I am glad to see that the authors were able to quickly modify the text to address most of the concerns I raised in my last review.

(Addition) To explain why fbn11-1 has a weaker phenotype than fbn11-2 mutant in the mannitol and NaCl medium, we have identified the truncated FBN11 transcript generated by T-DNA insertion. Please see the newly added Figure S6. Along with this I have added lines at L444-446 as “This phenomenon suggests the possibility that truncated FBN11 produced by T-DNA insertion in fbn11-1 may play an incomplete role (Figure S6).”

My only major remaining concern is the use of eIF4a as a reference gene for RT-qPCR.  The reference cited in the response to my review does not, in fact, use comparable conditions--that paper measured responses to phytohormones (GA and ABA).  Indeed, eIF4a expression is not affected by GA and only slightly affected by ABA (<1.5-fold change in expression), whereas eIF4a expression is significantly affected by NaCl and mannitol at the concentrations used in this manuscript.  The panel shown in the response to reviewers was not a quantitative PCR, nor even a semi-quantitative PCR (which would have minimal DNA to visualize a band), but appears to be an end-point PCR--which does not accurately reflect changes in mRNA levels.

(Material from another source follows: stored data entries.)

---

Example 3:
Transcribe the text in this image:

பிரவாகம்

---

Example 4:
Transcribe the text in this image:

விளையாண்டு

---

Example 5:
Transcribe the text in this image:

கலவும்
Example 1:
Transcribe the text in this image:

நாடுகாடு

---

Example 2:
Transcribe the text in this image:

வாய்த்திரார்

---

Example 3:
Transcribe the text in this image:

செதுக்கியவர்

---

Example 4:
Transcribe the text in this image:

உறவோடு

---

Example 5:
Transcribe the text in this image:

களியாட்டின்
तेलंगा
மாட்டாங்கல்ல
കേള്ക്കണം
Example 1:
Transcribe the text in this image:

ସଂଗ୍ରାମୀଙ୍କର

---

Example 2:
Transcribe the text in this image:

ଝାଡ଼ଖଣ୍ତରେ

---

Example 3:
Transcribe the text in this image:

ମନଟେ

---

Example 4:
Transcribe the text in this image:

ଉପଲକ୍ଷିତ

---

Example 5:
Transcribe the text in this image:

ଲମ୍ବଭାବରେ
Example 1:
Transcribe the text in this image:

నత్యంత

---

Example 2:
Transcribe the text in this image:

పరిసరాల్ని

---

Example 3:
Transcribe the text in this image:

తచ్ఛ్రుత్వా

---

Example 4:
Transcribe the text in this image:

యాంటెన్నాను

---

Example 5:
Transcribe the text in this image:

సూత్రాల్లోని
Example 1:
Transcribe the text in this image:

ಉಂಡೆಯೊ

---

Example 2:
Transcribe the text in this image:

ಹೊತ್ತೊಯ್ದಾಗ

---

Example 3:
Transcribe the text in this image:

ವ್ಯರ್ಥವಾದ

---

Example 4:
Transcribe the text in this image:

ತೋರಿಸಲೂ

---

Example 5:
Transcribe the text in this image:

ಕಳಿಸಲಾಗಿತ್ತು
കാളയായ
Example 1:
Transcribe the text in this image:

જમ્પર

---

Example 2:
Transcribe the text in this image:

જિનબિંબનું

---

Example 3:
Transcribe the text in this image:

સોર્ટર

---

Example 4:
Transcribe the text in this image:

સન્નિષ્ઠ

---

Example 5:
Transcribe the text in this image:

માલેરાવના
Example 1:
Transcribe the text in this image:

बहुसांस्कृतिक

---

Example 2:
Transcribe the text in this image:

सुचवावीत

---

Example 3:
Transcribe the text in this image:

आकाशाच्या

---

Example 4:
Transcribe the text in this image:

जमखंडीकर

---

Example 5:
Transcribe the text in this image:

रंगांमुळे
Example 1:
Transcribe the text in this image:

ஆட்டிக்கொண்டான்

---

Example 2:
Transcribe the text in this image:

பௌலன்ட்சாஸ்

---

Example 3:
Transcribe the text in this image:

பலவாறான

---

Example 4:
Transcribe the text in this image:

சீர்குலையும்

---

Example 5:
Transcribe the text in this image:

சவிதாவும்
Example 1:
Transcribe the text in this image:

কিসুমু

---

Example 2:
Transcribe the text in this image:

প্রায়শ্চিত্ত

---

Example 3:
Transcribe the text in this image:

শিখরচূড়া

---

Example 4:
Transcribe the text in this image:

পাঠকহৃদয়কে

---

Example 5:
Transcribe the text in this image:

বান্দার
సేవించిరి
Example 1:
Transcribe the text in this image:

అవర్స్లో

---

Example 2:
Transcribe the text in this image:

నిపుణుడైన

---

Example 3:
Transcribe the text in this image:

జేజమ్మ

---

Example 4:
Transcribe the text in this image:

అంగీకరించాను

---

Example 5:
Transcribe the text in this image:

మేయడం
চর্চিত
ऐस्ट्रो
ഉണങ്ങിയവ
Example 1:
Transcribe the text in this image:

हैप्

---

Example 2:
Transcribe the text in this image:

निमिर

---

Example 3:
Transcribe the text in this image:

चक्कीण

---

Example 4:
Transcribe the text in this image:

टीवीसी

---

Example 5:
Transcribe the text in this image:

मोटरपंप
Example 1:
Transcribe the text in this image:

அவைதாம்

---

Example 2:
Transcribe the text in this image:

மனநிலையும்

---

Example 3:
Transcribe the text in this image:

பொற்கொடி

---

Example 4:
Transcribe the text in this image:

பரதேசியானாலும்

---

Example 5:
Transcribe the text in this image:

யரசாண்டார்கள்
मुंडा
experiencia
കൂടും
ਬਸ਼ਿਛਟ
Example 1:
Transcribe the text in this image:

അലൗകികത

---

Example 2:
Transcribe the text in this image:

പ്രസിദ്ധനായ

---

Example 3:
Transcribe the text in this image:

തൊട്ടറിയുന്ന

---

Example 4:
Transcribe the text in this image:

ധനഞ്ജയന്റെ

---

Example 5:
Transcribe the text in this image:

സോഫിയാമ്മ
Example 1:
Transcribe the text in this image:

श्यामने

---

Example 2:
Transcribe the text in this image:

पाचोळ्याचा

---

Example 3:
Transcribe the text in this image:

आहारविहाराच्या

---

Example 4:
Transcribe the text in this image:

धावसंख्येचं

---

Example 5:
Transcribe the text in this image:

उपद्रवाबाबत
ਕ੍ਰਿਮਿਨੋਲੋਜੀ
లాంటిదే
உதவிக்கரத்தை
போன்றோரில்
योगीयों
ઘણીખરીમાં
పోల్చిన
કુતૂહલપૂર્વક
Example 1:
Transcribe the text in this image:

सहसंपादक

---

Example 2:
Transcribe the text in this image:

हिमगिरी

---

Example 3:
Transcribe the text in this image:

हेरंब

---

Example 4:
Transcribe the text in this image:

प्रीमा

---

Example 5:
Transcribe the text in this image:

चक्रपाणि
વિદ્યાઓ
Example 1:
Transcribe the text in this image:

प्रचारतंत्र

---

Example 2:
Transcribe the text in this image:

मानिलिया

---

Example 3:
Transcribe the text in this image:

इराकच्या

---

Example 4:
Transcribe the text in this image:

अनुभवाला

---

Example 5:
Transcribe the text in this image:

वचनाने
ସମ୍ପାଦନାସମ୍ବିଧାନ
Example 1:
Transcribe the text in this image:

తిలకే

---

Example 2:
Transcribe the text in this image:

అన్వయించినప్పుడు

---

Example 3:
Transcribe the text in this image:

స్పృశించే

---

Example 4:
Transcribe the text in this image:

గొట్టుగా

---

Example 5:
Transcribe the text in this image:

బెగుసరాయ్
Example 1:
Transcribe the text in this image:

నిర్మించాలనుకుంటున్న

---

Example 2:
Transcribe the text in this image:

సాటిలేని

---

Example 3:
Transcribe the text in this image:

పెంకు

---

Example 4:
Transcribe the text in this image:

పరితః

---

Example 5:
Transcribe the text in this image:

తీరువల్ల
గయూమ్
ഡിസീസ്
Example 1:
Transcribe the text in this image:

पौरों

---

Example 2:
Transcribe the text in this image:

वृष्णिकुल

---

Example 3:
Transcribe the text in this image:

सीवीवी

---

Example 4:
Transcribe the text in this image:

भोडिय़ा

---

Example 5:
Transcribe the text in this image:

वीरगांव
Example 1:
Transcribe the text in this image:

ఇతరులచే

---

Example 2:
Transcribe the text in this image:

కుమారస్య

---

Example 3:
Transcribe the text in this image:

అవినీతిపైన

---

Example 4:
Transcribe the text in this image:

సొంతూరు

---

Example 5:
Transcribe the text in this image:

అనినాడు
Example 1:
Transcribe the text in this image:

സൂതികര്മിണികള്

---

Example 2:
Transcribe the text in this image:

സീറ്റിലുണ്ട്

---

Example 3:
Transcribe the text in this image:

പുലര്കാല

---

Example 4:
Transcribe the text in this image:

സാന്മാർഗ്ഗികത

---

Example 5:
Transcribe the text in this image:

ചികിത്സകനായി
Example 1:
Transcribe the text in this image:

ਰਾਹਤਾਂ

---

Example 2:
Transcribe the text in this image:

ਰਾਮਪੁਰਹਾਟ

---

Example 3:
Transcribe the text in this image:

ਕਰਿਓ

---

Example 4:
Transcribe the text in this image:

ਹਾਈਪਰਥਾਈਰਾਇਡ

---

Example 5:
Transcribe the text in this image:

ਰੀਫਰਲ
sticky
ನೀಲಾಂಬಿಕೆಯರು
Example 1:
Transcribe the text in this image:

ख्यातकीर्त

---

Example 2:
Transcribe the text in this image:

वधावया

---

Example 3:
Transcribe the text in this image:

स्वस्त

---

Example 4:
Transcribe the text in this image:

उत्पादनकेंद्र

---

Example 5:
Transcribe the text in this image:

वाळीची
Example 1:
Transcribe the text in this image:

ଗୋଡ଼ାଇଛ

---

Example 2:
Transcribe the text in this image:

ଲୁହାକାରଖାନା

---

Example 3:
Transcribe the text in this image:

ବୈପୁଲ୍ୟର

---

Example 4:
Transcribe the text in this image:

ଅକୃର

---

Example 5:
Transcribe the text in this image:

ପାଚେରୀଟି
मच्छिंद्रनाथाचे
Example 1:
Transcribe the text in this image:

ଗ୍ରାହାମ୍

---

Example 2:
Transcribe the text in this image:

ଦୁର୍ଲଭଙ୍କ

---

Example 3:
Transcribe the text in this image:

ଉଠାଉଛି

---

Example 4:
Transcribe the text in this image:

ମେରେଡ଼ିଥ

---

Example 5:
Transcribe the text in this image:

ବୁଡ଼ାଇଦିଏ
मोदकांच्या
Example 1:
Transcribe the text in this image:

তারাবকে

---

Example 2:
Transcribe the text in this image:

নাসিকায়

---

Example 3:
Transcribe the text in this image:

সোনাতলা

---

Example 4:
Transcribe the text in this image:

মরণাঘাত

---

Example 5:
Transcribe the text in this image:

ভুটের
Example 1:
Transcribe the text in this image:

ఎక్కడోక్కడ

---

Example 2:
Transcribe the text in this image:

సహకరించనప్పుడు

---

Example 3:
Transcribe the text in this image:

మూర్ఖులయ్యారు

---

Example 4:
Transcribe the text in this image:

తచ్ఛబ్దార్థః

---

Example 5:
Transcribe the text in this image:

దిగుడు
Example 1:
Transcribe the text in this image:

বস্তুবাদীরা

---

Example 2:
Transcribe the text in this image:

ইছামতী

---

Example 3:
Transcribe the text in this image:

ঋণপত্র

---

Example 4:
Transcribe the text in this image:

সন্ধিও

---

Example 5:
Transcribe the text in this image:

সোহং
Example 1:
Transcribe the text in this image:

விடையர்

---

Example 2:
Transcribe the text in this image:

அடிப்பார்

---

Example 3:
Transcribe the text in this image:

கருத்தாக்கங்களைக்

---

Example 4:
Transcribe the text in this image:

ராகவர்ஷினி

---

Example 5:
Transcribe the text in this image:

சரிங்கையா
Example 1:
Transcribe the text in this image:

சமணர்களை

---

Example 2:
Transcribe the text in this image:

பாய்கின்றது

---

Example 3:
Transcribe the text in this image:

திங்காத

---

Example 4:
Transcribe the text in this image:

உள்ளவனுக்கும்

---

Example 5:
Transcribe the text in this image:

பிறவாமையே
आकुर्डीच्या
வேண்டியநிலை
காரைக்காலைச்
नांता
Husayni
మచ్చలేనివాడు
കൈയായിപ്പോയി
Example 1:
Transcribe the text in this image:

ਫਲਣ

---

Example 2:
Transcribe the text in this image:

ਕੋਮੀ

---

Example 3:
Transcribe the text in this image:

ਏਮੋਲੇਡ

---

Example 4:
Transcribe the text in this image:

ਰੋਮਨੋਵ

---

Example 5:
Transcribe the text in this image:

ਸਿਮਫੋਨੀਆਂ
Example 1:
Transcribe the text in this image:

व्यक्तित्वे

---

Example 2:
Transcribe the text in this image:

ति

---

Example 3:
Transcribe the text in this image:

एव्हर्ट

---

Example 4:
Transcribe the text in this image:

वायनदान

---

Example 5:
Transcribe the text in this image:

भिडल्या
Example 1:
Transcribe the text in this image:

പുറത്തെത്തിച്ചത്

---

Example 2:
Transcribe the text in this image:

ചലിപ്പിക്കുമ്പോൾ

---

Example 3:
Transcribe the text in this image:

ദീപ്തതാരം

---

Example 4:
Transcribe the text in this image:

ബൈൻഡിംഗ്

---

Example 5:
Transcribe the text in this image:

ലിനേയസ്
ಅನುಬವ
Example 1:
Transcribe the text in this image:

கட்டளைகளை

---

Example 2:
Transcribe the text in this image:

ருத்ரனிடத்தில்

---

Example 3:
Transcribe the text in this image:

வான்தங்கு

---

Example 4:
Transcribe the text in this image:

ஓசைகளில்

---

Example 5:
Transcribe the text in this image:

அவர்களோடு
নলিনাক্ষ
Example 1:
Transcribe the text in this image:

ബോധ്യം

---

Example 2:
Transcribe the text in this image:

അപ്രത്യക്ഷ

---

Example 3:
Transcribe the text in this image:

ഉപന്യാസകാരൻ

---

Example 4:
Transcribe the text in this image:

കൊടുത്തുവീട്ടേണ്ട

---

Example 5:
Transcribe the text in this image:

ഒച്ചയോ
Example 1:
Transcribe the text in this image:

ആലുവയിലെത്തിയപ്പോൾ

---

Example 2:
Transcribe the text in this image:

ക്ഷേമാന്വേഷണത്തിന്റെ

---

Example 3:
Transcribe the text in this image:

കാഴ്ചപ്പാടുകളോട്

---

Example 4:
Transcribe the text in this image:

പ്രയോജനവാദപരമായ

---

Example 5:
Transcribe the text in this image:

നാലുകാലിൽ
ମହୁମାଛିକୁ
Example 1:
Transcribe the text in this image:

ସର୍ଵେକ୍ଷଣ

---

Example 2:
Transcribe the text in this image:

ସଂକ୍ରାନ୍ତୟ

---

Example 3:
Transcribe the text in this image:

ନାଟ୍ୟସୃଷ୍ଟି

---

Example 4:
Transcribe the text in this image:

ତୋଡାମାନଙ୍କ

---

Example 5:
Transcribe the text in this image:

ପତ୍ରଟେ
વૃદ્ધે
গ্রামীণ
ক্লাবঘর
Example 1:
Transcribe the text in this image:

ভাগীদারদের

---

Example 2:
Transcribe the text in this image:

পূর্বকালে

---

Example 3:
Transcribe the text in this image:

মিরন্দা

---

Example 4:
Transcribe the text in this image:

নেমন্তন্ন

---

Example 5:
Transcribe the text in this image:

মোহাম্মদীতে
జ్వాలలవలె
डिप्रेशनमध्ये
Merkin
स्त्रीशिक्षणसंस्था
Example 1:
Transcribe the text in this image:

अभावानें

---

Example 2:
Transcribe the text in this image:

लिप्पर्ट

Therefore, again, I strongly urge the researchers to repeat the experiment with an additional reference gene. If that is absolutely impossible, then I recommend at least noting in the text, throughout, including in figures, that expression is relative to eIF4a (so that readers know to interpret the results not as absolute values, but as relative effects).

(Answer) Thank you for your attentive review.

After comparing the results of Figure 5b with the results of the Arabidopsis gene expression atlas (eFP browser), it was confirmed that there was a difference in the expression pattern of FBN11 in 6 hr of NaCl. So, as you pointed out, we described in the results on page 10 at L333-338 as “When wild-type plants were treated with 150 mM NaCl, the expression of FBN11 was decreased at 6 hr (Figure 5B), but a contrast pattern appears in the Arabidopsis gene expression atlas (eFP browser) under the same conditions that showed an induced expression (Figure S3). The difference between these two experiments cannot rule out the possibility that the expression of the AteIF4a internal control gene was affected by NaCl treatment”.

We have also added few lines at L496-498 in the legend of figure 9 as “To determine the internal control for qRT-PCR analysis, the unaffected expression pattern of the AtelF4 gene was checked in wild-type and fbn11 mutant seed germination under mannitol treatment conditions (Figure S7)”.